Netflix multiplie les documentaires et les séries historiques. Qualité et pertinence ne sont pas toujours au rendez-vous. Malgré tout, la plateforme a le mérite de susciter systématiquement la curiosité, quitte à ce que la bande-annonce promette bien plus que le film ou la série ne vaut réellement. Ainsi va la vie, ainsi va la pub. En tout cas, Netflix parvient à donner à son public le goût pour l’histoire. Comme avec Les Derniers Tsars, qui met d’emblée l’eau à la bouche: on sent que la réalisation ne se limitera pas à compte rendu politique. L’histoire se raconte aussi à travers les passions humaines, les aspirations de personnages ambitieux, les coups de grâce du destins et ses coups durs. Mission accomplie!

Nuance par les défauts

Le format de cette série en six épisodes surprend au début. Il déçoit même. On s’attend à une histoire romancée qui raconte tout en drame la chute mortelle des Romanov, la chute de l’Empire de Russie. On est servi, à ceci près que le format oscille entre la fiction et le documentaire. Les interventions d’historiens sont mineures par rapport au déroulement en fiction; leurs informations permettent une pause de réflexion au sein des épisodes. L’histoire avance et la partie documentaire amène à une mise au point qui fournit la nuance que demande la complexité du règne de Nicolas II. Il n’en reste pas moins que ces interventions, aussi précieuses soient-elles, coupent le rythme du téléfilm. Le scénario aurait eu avantage à intégrer ces points de nuance nécessaires directement dans la fiction.

Ce défaut fait la pauvreté de la série, ainsi que les imprécisions historiques recensées par des spécialistes. Dommage également que seuls des historiens d’universités anglo-saxonnes prennent la parole: donner la parole aux principaux concernés, à savoir les historiens russes, n’aurait pas été superflu. On se serait attendu de leur part à un discours peut-être plus idéologique, moins objectif; je crois que c’eût été les sous-estimer, voire les mépriser. La photographie fait également partie du côté moins réussi de la série: très inégale, elle alterne des plans très travaillés et esthétiques à des scènes entières totalement plates au niveau de la forme. On va dans la facilité en créant le contraste entre le style très léché qui montre la cour des Romanov et le style rugueux lorsqu’il s’agit de mettre en scène le peuple. La série compte son lot de laideurs.

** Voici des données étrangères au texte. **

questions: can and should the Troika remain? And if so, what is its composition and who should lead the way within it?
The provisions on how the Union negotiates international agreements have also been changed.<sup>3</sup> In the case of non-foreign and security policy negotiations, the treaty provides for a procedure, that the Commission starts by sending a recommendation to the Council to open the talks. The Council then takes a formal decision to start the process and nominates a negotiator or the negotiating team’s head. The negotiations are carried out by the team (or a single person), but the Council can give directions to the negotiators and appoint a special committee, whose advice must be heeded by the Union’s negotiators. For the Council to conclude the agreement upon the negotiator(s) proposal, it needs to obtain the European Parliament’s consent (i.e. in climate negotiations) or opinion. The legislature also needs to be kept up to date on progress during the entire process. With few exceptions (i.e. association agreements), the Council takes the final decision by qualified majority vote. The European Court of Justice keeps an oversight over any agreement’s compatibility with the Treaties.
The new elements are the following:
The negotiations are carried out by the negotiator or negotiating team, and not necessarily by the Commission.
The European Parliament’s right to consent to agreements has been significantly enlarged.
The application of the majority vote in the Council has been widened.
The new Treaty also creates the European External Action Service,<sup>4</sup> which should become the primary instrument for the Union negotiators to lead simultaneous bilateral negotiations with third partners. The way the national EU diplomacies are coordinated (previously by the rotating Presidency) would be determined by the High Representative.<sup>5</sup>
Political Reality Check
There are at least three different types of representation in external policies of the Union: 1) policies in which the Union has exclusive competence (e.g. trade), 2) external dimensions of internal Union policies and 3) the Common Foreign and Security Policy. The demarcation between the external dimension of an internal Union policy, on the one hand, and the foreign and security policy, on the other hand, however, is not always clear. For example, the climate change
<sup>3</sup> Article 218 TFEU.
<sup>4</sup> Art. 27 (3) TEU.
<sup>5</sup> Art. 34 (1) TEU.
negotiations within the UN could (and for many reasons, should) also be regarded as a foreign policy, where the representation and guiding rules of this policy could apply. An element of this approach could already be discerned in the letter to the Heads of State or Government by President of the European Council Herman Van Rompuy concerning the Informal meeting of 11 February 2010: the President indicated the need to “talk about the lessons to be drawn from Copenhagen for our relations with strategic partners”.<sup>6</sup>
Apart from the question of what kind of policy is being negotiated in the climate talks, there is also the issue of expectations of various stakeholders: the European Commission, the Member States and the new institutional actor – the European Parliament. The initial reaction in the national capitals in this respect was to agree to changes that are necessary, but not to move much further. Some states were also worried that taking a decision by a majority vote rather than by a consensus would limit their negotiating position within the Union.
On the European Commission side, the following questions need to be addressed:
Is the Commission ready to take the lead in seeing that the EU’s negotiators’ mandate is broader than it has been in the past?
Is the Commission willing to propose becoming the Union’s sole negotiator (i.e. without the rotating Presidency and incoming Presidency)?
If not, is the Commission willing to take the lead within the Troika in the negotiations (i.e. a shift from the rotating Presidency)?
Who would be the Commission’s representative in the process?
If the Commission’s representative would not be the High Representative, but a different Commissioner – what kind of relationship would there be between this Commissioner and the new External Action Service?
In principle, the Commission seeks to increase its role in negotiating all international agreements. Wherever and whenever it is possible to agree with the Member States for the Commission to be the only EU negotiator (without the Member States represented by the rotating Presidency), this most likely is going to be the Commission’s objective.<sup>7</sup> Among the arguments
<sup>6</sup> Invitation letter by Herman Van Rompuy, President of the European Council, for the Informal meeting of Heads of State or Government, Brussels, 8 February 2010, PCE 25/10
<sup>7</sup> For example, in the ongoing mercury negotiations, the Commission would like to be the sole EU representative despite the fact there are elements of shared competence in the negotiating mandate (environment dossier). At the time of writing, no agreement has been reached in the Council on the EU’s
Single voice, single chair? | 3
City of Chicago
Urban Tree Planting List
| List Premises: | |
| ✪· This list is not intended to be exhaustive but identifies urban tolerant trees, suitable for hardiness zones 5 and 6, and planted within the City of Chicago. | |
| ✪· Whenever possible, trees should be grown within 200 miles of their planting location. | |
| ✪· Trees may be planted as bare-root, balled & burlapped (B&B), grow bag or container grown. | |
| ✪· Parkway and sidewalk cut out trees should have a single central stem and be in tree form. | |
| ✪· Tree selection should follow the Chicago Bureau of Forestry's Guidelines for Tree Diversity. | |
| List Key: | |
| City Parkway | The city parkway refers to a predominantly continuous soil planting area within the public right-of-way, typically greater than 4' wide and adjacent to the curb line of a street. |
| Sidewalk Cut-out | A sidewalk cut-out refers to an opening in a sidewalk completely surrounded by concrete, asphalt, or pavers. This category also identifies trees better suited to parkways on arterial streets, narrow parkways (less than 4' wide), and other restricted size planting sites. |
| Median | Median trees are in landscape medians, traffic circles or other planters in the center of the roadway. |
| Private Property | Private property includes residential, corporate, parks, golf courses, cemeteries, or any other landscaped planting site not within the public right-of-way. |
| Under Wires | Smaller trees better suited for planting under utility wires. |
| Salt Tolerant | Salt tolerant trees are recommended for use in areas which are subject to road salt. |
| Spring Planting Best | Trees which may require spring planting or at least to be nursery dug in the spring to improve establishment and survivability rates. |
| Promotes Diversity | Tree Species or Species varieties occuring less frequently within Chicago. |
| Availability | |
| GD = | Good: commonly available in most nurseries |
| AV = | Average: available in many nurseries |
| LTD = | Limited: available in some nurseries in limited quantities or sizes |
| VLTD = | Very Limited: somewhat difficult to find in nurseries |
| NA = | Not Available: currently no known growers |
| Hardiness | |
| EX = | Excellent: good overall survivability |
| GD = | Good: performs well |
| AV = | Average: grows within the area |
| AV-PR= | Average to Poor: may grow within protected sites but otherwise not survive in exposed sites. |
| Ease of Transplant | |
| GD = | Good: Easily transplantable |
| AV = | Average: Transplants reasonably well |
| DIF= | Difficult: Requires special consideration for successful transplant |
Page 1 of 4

Nuance par le traitement de l’histoire

Mais elle ne saurait s’y limiter. S’il y a pauvreté dans certains aspects de la réalisation, Les Derniers Tsars ne manque pas de richesse non plus. Principalement dans la construction psychologique des personnages et dans la subtilité de traitement de cet épisode crucial pour l’histoire de Russie. Non, les Romanov ne sont pas les horribles bourreaux du peuple, insensibles et cruels, éliminés par de braves révolutionnaires soucieux de l’égalité et de la justice. Non, les Romanov ne sont pas les pauvres victimes innocentes d’un peuple devenu fou à cause de la propagande de quelques hurluberlus qui ne supportaient pas la noblesse.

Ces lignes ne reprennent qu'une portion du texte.